Information provided =>
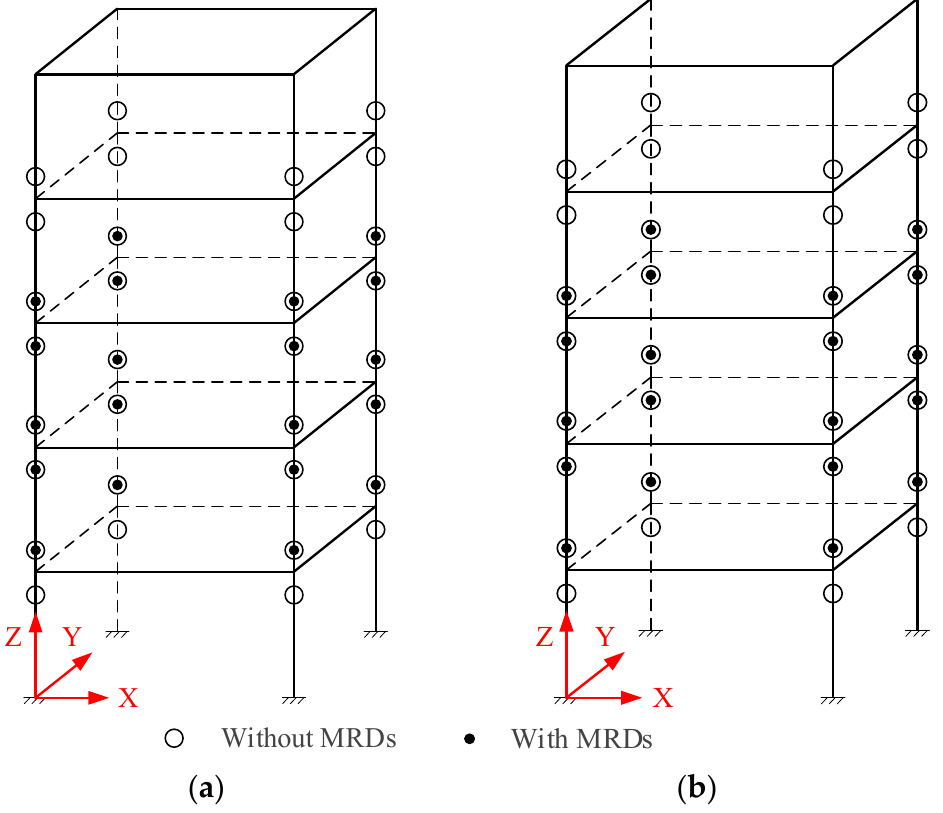
Figure 14. Plastic hinges distribution of RC frame structure with and without MRD under seismic waves. ( a ) X direction; ( b ) Y direction.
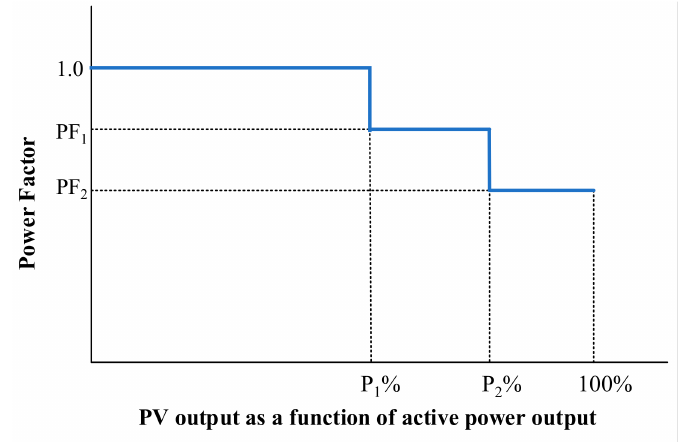
Figure 3. A generic power factor control as a function of injected active power for PV inverters.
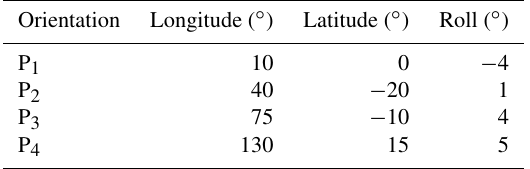
Table 2. Specified coupler orientations for a spherical 4R linkage.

Work to be completed => Transcribe all the material exactly; skip every image.

Written answer =>
Figure 14. Plastic hinges distribution of RC frame structure with and without MRD under seismic waves. ( a ) X direction; ( b ) Y direction.
Figure 3. A generic power factor control as a function of injected active power for PV inverters.
Table 2. Specified coupler orientations for a spherical 4R linkage.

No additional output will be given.